On the other hand, Weisinger was notorious for his abusive treatment of writers and artists who worked for him. One who bore significant brunt was Bill Finger, the co-creator and original writer of Batman. Jerry Robinson has stated that overhearing Weisinger berate Finger made him (Jerry) cringe.
We have some idea of Weisinger’s side of the story—it seems he felt he could take a hard line with his talent in the best interest of the stories. I haven’t seen any commentary from Finger on Weisinger, though there are likely published accounts I don’t know about from other writers and artists.

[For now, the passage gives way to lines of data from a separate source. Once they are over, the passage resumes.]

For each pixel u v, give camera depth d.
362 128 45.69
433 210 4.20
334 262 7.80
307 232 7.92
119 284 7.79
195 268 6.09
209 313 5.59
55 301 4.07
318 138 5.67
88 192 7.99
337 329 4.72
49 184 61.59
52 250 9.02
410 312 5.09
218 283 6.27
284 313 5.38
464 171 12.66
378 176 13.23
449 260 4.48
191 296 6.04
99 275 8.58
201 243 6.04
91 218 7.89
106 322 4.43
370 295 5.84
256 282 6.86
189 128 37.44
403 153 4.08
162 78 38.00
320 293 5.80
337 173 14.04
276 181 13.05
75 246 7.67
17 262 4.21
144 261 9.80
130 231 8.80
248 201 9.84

At a 1965 comic book convention in New York City, Finger and Weisinger shared the stage on the first-ever panel of comics creators. Yet the transcript of that panel, which ran in Alter Ego #20 (1/03), reveals little if any animosity between Weisinger and Finger. I guess they had their game masks on.
While the thought of Weisinger belittling Finger saddens me (just as any case of belittling would), in this case, given that they were both adults, I do hold Finger at least partially responsible for letting this happen. I realize he was in the subservient position, but that doesn’t mean one must endure humiliation. Today bullying is a hot-button issue, but it seems that it was an almost acceptable part of the corporate climate in the 1950s and 1960s. A man could dish it out, and a man had to take it.
On a tangential note, I was shocked to read that Weisinger’s name was eventually added to the indicia of the comics he edited. It’s not that he didn’t deserve credit; it’s just another reminder that Finger did, yet never got it.
Also, it was ominous to see mention in the 1946 article from Pic (“The Magazine for Young Men”), whose first page is reprinted on page 26 of this issue of Alter Ego, that Siegel and Shuster were in a higher tax bracket. Why ominous? Here's why.
And I liked how Weisinger said that that dynamic duo “used the mailman for a salesman” (though, of course, at that time, everyone had to do that; not even those science fiction pioneers had Internet access yet). In fact, Weisinger’s turn of a phrase echoes one that I wrote for my 2012 Bill Finger book.
I’ve had the pleasure of speaking and e-mailing with Joyce several times. Her Alter Ego article is consistent with how she comes across personally: honest, independent, well-spoken. She doesn’t ignore harder truths. I found the last line of this article about her dad quite sympathetic, though it doesn’t lessen the sting I feel on behalf of Finger.